A group representing landlords in Vancouver is warning that a newly approved motion intended to protect tenants from renoviction could do more harm than good.
Council voted unanimously Tuesday in favour of key parts of a motion tabled by COPE Coun. Jean Swanson to stop landlords from evicting tenants so they can demolish, renovate or sell their property.
"Tenants won the right to come back after a renovation," said Wendy Pedersen of the Vancouver Tenants Union. "They're not going to get evicted."
But Landlord BC said it could also mean those with genuine intentions of renovating or upgrading their properties might scrap those plans altogether.
"The reinvestment in this existing building is just not going to happen," CEO David Hutniak told CTV News. "I don't know if there are any winners because of that."

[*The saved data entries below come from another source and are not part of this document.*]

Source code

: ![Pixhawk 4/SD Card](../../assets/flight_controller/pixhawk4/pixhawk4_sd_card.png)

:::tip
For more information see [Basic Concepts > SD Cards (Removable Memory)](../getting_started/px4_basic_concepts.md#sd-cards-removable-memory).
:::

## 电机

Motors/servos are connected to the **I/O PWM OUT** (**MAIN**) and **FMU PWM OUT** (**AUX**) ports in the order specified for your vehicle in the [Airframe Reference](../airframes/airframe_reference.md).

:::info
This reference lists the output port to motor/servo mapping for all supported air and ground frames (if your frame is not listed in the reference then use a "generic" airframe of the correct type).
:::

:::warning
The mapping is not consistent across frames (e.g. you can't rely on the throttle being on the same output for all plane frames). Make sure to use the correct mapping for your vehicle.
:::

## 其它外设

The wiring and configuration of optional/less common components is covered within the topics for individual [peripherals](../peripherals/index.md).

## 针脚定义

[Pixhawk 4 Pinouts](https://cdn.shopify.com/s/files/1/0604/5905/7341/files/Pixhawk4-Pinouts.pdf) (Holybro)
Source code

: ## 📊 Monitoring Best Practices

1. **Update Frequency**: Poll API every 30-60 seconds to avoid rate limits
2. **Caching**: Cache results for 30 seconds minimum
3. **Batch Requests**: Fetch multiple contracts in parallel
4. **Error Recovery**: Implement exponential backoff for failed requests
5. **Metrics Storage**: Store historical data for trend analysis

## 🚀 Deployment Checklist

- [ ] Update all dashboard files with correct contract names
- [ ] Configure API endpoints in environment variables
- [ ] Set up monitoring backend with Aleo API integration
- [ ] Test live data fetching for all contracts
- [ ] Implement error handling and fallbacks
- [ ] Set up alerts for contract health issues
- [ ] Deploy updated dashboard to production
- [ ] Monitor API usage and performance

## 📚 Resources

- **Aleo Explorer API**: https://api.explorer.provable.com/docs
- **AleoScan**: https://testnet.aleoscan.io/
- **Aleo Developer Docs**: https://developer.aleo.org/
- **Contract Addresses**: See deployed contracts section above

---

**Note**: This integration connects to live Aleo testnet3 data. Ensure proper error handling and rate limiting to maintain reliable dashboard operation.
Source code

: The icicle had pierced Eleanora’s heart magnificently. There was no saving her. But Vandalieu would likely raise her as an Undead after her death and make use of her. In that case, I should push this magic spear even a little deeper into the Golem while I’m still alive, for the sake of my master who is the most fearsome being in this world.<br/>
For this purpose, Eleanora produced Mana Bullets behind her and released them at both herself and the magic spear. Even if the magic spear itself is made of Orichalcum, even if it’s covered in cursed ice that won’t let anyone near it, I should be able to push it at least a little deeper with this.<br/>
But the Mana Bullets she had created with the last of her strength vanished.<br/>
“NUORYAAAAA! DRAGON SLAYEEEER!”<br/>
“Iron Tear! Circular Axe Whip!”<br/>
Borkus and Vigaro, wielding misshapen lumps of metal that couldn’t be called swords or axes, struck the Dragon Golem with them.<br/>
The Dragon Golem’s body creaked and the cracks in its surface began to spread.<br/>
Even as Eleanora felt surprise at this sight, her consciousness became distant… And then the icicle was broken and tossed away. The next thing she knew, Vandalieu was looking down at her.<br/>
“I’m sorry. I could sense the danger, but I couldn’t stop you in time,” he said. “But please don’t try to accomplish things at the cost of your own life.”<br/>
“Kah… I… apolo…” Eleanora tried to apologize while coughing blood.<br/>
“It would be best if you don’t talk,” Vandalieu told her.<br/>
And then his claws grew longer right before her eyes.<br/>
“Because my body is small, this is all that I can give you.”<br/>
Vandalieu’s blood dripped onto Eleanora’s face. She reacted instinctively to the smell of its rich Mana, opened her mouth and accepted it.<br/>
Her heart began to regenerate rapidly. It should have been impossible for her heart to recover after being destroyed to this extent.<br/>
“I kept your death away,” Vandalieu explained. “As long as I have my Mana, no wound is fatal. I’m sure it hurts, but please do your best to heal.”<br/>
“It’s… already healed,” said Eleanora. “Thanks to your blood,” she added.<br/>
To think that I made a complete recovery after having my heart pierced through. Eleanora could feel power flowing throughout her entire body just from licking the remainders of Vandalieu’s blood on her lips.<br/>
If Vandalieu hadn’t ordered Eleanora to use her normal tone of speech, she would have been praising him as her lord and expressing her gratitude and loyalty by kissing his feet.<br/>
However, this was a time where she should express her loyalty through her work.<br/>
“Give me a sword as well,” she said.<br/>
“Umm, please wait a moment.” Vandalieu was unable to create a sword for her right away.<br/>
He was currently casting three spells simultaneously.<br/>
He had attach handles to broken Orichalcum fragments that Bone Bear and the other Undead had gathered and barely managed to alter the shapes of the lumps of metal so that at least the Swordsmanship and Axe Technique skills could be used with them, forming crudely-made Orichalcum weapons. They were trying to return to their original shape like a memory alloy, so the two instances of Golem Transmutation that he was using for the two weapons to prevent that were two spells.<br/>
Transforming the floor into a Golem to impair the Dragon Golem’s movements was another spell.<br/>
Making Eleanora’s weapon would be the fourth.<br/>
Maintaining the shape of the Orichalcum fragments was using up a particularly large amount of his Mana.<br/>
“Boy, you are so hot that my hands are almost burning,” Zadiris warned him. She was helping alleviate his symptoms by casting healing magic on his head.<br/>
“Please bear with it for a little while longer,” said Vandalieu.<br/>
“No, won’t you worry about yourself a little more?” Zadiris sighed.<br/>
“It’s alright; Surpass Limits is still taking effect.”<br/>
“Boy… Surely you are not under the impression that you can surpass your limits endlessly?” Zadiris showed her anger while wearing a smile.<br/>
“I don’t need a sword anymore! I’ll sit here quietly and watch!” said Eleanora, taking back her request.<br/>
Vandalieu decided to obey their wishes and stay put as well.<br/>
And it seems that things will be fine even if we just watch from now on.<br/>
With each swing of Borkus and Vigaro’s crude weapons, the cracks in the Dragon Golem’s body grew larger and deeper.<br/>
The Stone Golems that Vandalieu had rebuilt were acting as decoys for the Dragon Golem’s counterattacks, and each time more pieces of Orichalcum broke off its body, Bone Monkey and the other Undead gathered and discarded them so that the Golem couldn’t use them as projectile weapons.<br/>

Swanson's motion included measures that will require landlords to offer displaced tenants the opportunity to move out while renovations to the property are being done without cancelling their lease or increasing the rent.
Another approved part of the motion proposes that "the city devise methods to keep track of all apartment buildings sold in Vancouver and immediately provide affected tenants with information as to their tenancy rights by mail."
Councillors also voted in favour of measures to regulate tenant buyouts.
Two controversial elements were delayed, however.
Council asked staff to look into extending the protections for those living in buildings with fewer than six units. Vacancy controls that would prevent landlords from hiking up rents when tenants move out are also on the backburner.
Swanson isn't happy about the delays.
"You put forward something strong and then it gets mushed up, and this got mushed up," she said.
Landlord BC said it's glad the city is taking a closer look at vacancy control.
"There would be no economic case to build purpose-built rentals here," Hutniak said. "Unfortunately, renters would ultimately suffer the most."
It doesn't appear the province has an appetite for such regulations either.
"Draconian market intervention is not something people would be keen on seeing," Green Leader Andrew Weaver said.
More changes could be on the way as the city's Rental Housing Task Force comes back with recommendations later this month.